Monday, November 30, 2015

It hurts enough now

I finally made an appointment with an allergist.  I am afraid.

I am afraid of what he will tell me.

I am afraid that it's going to be dogs and cats and rats and rabbits and mold and dust and pollen and the six things I can be bothered to eat.

I am afraid that my only recourse will be to not be around those things.

I can get rid of the wretched carpet and probably encase my bed in one of those dust-mite bags, but I sleep with a dirty Swiffer that I call Trixie.  I don't know how I'd get her out of my bedroom without utterly destroying her emotionally.  She already has a hard time during the 8 hours a day I'm at work. She is physically in contact with me most of the time I am home.  She's clingy.

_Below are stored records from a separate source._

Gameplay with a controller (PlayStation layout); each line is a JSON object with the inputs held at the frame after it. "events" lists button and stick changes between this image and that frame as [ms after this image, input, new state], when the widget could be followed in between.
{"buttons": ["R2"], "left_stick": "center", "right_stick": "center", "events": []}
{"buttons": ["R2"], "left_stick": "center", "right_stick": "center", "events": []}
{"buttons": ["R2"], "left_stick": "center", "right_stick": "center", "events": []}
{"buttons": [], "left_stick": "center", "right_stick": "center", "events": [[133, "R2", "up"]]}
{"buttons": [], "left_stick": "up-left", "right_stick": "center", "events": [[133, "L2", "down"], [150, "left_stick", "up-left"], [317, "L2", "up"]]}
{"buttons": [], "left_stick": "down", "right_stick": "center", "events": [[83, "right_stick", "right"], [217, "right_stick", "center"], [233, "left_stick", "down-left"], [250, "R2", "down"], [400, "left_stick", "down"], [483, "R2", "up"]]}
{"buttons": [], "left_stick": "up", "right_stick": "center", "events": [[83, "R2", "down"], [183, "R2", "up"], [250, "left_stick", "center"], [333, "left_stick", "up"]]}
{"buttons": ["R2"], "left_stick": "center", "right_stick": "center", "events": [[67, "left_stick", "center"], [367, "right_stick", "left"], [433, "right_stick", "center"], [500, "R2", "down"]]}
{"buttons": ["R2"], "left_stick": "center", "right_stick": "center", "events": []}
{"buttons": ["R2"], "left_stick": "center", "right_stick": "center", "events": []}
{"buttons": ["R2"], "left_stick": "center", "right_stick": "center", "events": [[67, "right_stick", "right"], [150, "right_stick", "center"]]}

Zip is less filthy, but still filthy.  Fortunately, he is only on me for an hour or so a day.

My entire workplace is an allergen.

Maybe I can get the shots?

Wednesday, November 4, 2015

Dermatillomania

I'm a pretty hardcore skin picker.

My skin is not terrible.  It was once, and I took Accutane to deal with it, but now my skin issues are mostly in my head.  Intellectually, I know that the slight darkness of a pore is just a sebaceous filament, and that they belong there, and that going after them with fingernails and implements will only make a hole in my face....

The satisfaction of seeing that little seed thingy pop out of the pore is REALLY soothing.  Even though it makes me bleed and scab and scar.  I'm sure there's some deep psychological reason I find that pleasant.

I finally hid my blackhead extractor in a drawer far from my bathroom.  I didn't throw it away, because sometimes that's the only way to get a furious zit that's in a funny spot, but I now have to walk to another room to retrieve it.  I have to acknowledge that yes, I am about to do damage to myself to unearth something nobody else can see, much less care about.

I haven't dug at my skin for three days.

I wonder how long it takes for all the wounds to heal?